- [Material for this exercise]

*** Begin section ***

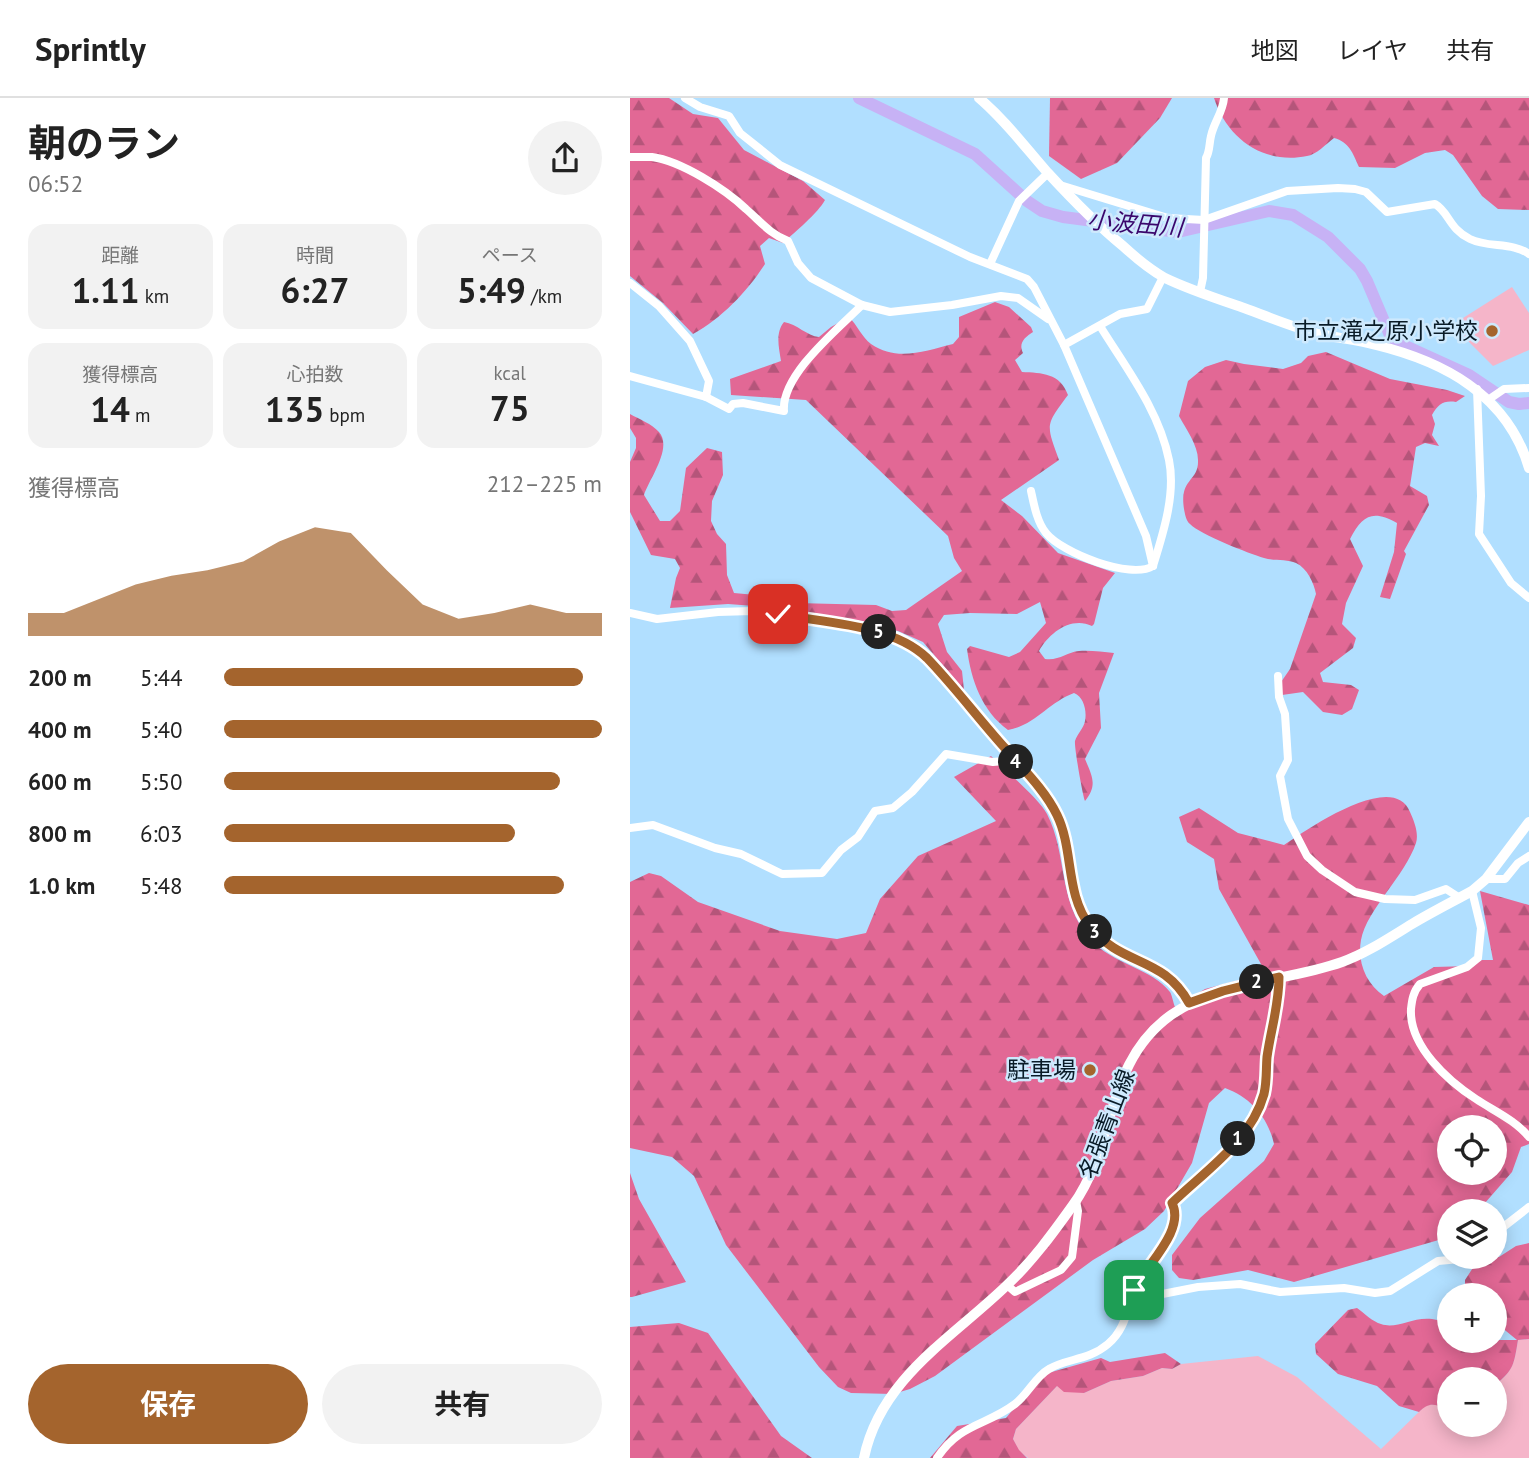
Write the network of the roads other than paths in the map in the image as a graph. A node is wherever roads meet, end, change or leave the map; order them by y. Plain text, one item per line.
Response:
1 (685, 98) edge
2 (979, 98) edge
3 (1224, 98) edge
4 (630, 157) edge
5 (1048, 173) junction
6 (1060, 184) junction
7 (1204, 225) junction
8 (1529, 254) edge
9 (990, 264) junction
10 (1163, 277) junction
11 (630, 283) edge
12 (1200, 292) junction
13 (862, 305) junction
14 (1049, 320) junction
15 (1100, 326) junction
16 (1064, 345) junction
17 (630, 376) edge
18 (1529, 388) edge
19 (1477, 389) junction
20 (706, 397) junction
21 (1490, 399) junction
22 (1529, 468) edge
23 (1031, 491) dead end
24 (1153, 566) junction
25 (1529, 598) edge
26 (630, 613) edge
27 (1279, 676) dead end
28 (1014, 760) junction
29 (1529, 822) edge
30 (630, 828) edge
31 (1529, 856) edge
32 (1486, 879) junction
33 (1472, 891) junction
34 (1460, 898) junction
35 (1279, 977) junction
36 (1189, 1003) junction
37 (1529, 1137) edge
38 (1076, 1201) junction
39 (1529, 1207) edge
40 (1507, 1224) edge
41 (1437, 1262) edge
42 (1007, 1286) junction
43 (1132, 1300) junction
44 (864, 1458) edge
45 (937, 1458) edge

1 - 9 street
2 - 5 main road
3 - 7 street
4 - 13 street
5 - 6 main road
5 - 9 street
6 - 7 street
6 - 10 main road
7 - 8 street
7 - 12 street
9 - 14 street
10 - 12 main road
10 - 15 street
11 - 20 street
12 - 19 main road
13 - 14 street
13 - 20 street
14 - 16 street
15 - 16 street
15 - 24 street
16 - 24 street
17 - 20 street
18 - 21 street
19 - 21 main road
19 - 25 street
21 - 22 main road
23 - 24 street
26 - 28 street
27 - 34 street
28 - 30 street
28 - 36 street
29 - 32 main road, 名張青山線
31 - 32 street
32 - 33 main road, 名張青山線
33 - 34 main road, 名張青山線
33 - 37 street
34 - 35 main road, 名張青山線
35 - 36 main road, 名張青山線
35 - 43 street
36 - 38 main road, 名張青山線
38 - 42 main road, 名張青山線
38 - 42 street
39 - 40 street
41 - 43 street
42 - 44 main road, 名張青山線
43 - 45 street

*** End section ***

- [Exercise description]
Write the entries out again word for word. Omit all pictures from them.

- [Response]
Write the network of the roads other than paths in the map in the image as a graph. A node is wherever roads meet, end, change or leave the map; order them by y. Plain text, one item per line.
Response:
1 (685, 98) edge
2 (979, 98) edge
3 (1224, 98) edge
4 (630, 157) edge
5 (1048, 173) junction
6 (1060, 184) junction
7 (1204, 225) junction
8 (1529, 254) edge
9 (990, 264) junction
10 (1163, 277) junction
11 (630, 283) edge
12 (1200, 292) junction
13 (862, 305) junction
14 (1049, 320) junction
15 (1100, 326) junction
16 (1064, 345) junction
17 (630, 376) edge
18 (1529, 388) edge
19 (1477, 389) junction
20 (706, 397) junction
21 (1490, 399) junction
22 (1529, 468) edge
23 (1031, 491) dead end
24 (1153, 566) junction
25 (1529, 598) edge
26 (630, 613) edge
27 (1279, 676) dead end
28 (1014, 760) junction
29 (1529, 822) edge
30 (630, 828) edge
31 (1529, 856) edge
32 (1486, 879) junction
33 (1472, 891) junction
34 (1460, 898) junction
35 (1279, 977) junction
36 (1189, 1003) junction
37 (1529, 1137) edge
38 (1076, 1201) junction
39 (1529, 1207) edge
40 (1507, 1224) edge
41 (1437, 1262) edge
42 (1007, 1286) junction
43 (1132, 1300) junction
44 (864, 1458) edge
45 (937, 1458) edge

1 - 9 street
2 - 5 main road
3 - 7 street
4 - 13 street
5 - 6 main road
5 - 9 street
6 - 7 street
6 - 10 main road
7 - 8 street
7 - 12 street
9 - 14 street
10 - 12 main road
10 - 15 street
11 - 20 street
12 - 19 main road
13 - 14 street
13 - 20 street
14 - 16 street
15 - 16 street
15 - 24 street
16 - 24 street
17 - 20 street
18 - 21 street
19 - 21 main road
19 - 25 street
21 - 22 main road
23 - 24 street
26 - 28 street
27 - 34 street
28 - 30 street
28 - 36 street
29 - 32 main road, 名張青山線
31 - 32 street
32 - 33 main road, 名張青山線
33 - 34 main road, 名張青山線
33 - 37 street
34 - 35 main road, 名張青山線
35 - 36 main road, 名張青山線
35 - 43 street
36 - 38 main road, 名張青山線
38 - 42 main road, 名張青山線
38 - 42 street
39 - 40 street
41 - 43 street
42 - 44 main road, 名張青山線
43 - 45 street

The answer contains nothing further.